> Records supplied

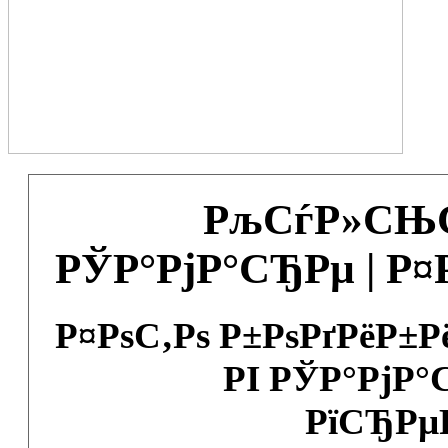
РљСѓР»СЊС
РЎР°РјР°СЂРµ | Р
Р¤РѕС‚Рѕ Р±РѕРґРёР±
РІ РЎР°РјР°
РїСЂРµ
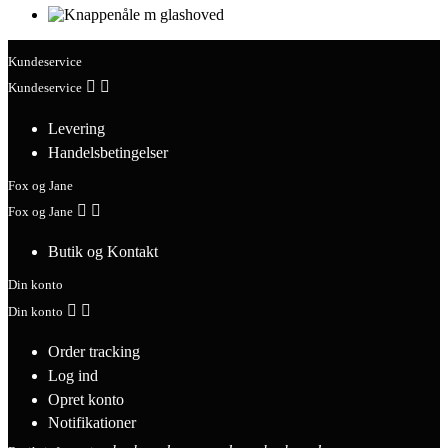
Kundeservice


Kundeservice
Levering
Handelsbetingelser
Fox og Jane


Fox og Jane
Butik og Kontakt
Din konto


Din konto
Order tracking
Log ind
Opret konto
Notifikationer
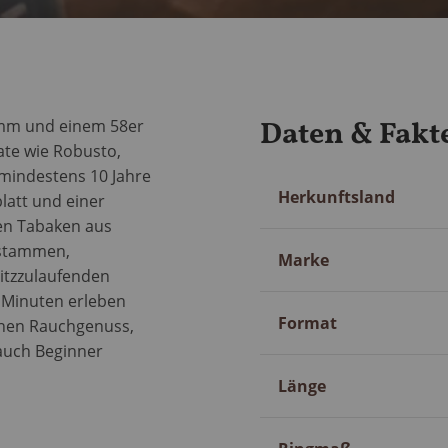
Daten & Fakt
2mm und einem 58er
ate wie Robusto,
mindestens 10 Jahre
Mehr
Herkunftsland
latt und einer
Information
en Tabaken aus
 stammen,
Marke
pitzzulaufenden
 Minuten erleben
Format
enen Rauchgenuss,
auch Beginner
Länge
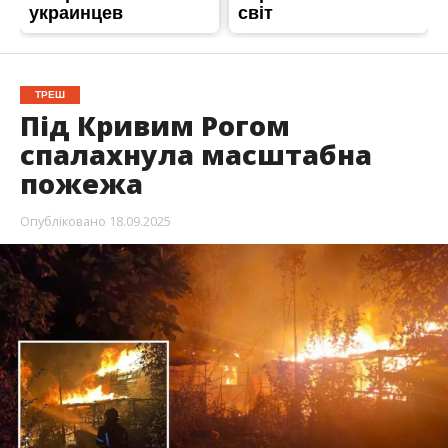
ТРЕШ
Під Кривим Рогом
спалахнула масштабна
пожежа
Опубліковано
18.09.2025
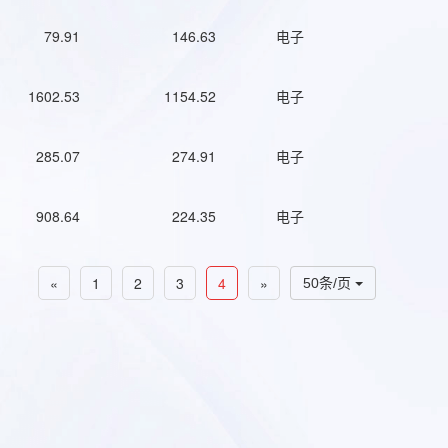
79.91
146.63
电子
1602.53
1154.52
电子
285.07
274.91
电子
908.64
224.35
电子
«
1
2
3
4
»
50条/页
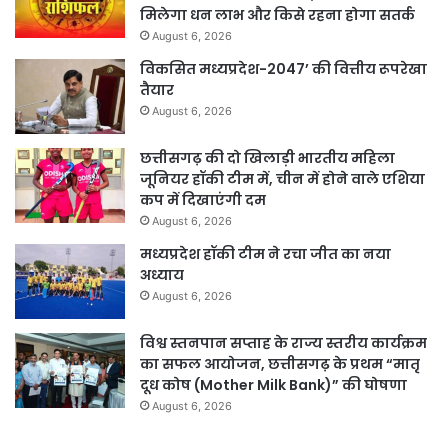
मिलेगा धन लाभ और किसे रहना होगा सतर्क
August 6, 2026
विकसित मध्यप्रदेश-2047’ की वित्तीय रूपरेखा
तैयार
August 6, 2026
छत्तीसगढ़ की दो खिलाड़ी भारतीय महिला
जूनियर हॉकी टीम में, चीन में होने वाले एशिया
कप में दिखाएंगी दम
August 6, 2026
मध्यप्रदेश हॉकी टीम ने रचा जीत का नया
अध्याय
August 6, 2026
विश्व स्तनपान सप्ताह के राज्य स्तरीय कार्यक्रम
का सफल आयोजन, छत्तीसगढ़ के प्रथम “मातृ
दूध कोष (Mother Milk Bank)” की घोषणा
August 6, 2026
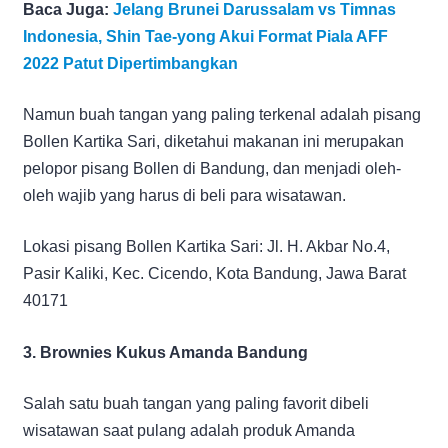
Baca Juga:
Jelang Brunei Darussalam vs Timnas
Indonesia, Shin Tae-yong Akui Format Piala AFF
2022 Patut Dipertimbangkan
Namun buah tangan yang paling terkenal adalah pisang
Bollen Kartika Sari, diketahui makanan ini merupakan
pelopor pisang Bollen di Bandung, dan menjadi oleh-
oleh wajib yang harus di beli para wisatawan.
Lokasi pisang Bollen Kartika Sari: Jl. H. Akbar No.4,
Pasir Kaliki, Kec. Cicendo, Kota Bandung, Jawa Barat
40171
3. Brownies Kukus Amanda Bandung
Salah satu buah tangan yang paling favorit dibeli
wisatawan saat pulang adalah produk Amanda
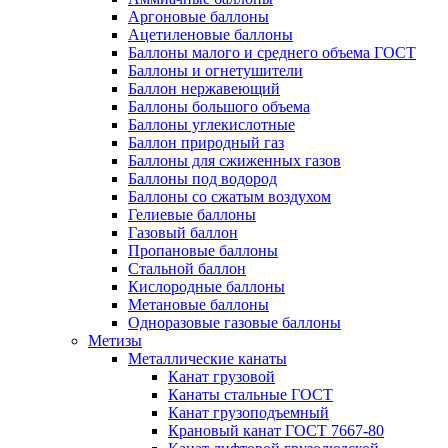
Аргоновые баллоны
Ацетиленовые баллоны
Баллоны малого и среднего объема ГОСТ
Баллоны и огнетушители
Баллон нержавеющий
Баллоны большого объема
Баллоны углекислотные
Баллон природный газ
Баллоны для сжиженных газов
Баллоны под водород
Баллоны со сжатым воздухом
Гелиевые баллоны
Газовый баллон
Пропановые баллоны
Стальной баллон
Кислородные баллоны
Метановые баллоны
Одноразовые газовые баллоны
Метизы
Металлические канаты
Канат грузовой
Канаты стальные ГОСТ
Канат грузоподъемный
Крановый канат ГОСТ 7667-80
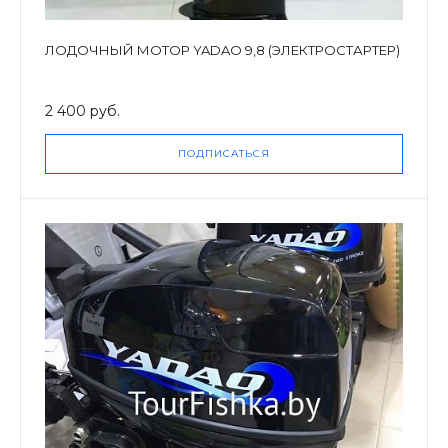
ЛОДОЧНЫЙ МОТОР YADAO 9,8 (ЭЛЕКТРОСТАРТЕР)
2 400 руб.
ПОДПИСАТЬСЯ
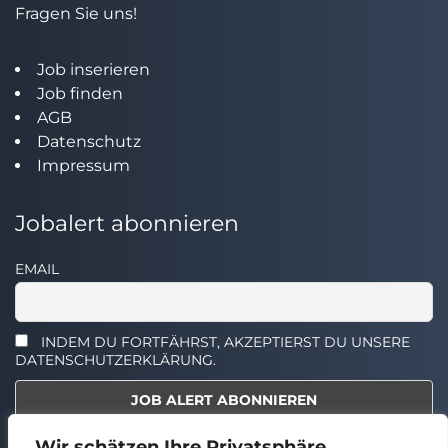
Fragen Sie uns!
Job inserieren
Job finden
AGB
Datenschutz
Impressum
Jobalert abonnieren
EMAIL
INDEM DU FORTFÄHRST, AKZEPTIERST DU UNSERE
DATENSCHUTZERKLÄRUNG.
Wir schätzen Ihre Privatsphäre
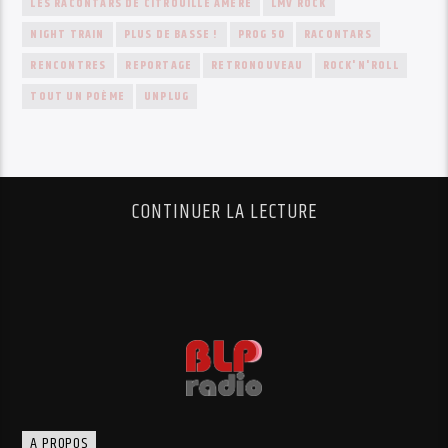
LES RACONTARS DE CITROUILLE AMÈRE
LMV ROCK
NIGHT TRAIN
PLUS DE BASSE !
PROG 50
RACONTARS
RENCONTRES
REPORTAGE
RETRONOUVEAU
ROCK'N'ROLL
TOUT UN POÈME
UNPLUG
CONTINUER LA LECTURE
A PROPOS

> Directions
Retype the data shown above exactly, excluding any picture it contains.

> Result of the task
РљСѓР»СЊС
РЎР°РјР°СЂРµ | Р
Р¤РѕС‚Рѕ Р±РѕРґРёР±
РІ РЎР°РјР°
РїСЂРµ
Kundeservice


Kundeservice
Levering
Handelsbetingelser
Fox og Jane


Fox og Jane
Butik og Kontakt
Din konto


Din konto
Order tracking
Log ind
Opret konto
Notifikationer
Daten & Fakt
2mm und einem 58er
ate wie Robusto,
mindestens 10 Jahre
Mehr
Herkunftsland
latt und einer
Information
en Tabaken aus
 stammen,
Marke
pitzzulaufenden
 Minuten erleben
Format
enen Rauchgenuss,
auch Beginner
Länge
ТРЕШ
Під Кривим Рогом
спалахнула масштабна
пожежа
Опубліковано
18.09.2025
79.91
146.63
电子
1602.53
1154.52
电子
285.07
274.91
电子
908.64
224.35
电子
«
1
2
3
4
»
50条/页
मिलेगा धन लाभ और किसे रहना होगा सतर्क
August 6, 2026
विकसित मध्यप्रदेश-2047’ की वित्तीय रूपरेखा
तैयार
August 6, 2026
छत्तीसगढ़ की दो खिलाड़ी भारतीय महिला
जूनियर हॉकी टीम में, चीन में होने वाले एशिया
कप में दिखाएंगी दम
August 6, 2026
मध्यप्रदेश हॉकी टीम ने रचा जीत का नया
अध्याय
August 6, 2026
विश्व स्तनपान सप्ताह के राज्य स्तरीय कार्यक्रम
का सफल आयोजन, छत्तीसगढ़ के प्रथम “मातृ
दूध कोष (Mother Milk Bank)” की घोषणा
August 6, 2026
Baca Juga:
Jelang Brunei Darussalam vs Timnas
Indonesia, Shin Tae-yong Akui Format Piala AFF
2022 Patut Dipertimbangkan
Namun buah tangan yang paling terkenal adalah pisang
Bollen Kartika Sari, diketahui makanan ini merupakan
pelopor pisang Bollen di Bandung, dan menjadi oleh-
oleh wajib yang harus di beli para wisatawan.
Lokasi pisang Bollen Kartika Sari: Jl. H. Akbar No.4,
Pasir Kaliki, Kec. Cicendo, Kota Bandung, Jawa Barat
40171
3. Brownies Kukus Amanda Bandung
Salah satu buah tangan yang paling favorit dibeli
wisatawan saat pulang adalah produk Amanda
Аргоновые баллоны
Ацетиленовые баллоны
Баллоны малого и среднего объема ГОСТ
Баллоны и огнетушители
Баллон нержавеющий
Баллоны большого объема
Баллоны углекислотные
Баллон природный газ
Баллоны для сжиженных газов
Баллоны под водород
Баллоны со сжатым воздухом
Гелиевые баллоны
Газовый баллон
Пропановые баллоны
Стальной баллон
Кислородные баллоны
Метановые баллоны
Одноразовые газовые баллоны
Метизы
Металлические канаты
Канат грузовой
Канаты стальные ГОСТ
Канат грузоподъемный
Крановый канат ГОСТ 7667-80
ЛОДОЧНЫЙ МОТОР YADAO 9,8 (ЭЛЕКТРОСТАРТЕР)
2 400 руб.
ПОДПИСАТЬСЯ
Fragen Sie uns!
Job inserieren
Job finden
AGB
Datenschutz
Impressum
Jobalert abonnieren
EMAIL
INDEM DU FORTFÄHRST, AKZEPTIERST DU UNSERE
DATENSCHUTZERKLÄRUNG.
Wir schätzen Ihre Privatsphäre
LES RACONTARS DE CITROUILLE AMÈRE
LMV ROCK
NIGHT TRAIN
PLUS DE BASSE !
PROG 50
RACONTARS
RENCONTRES
REPORTAGE
RETRONOUVEAU
ROCK'N'ROLL
TOUT UN POÈME
UNPLUG
CONTINUER LA LECTURE
A PROPOS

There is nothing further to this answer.